任务说明: 找出下列各行中含有字符串“this”的每一行，并原样抄出这些行。匹配时区分大小写。

显示信息:
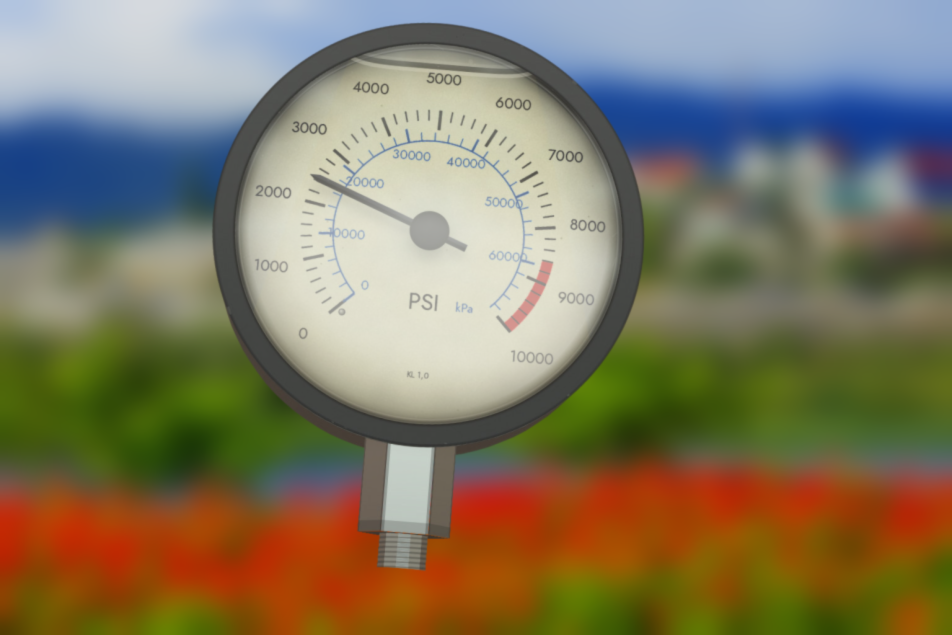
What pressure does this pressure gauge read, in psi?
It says 2400 psi
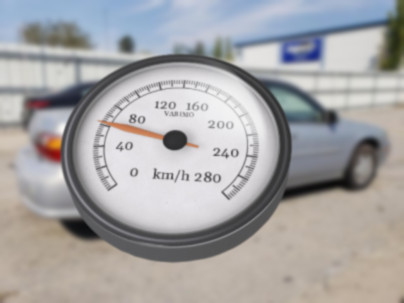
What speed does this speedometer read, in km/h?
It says 60 km/h
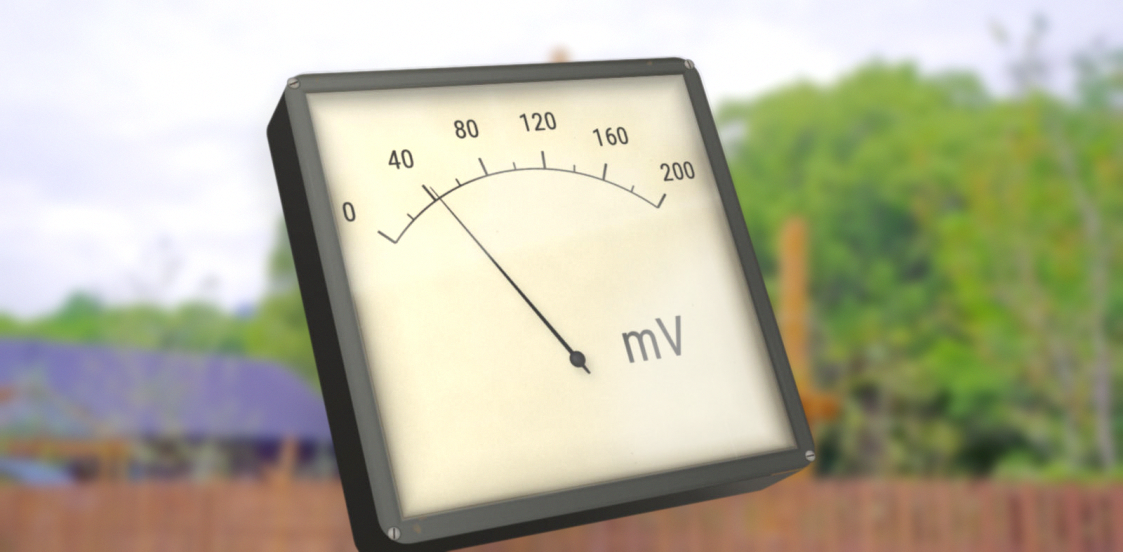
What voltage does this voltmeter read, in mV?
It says 40 mV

练习结果:
What pressure does this pressure gauge read, in psi?
What speed does this speedometer read, in km/h?
What voltage does this voltmeter read, in mV?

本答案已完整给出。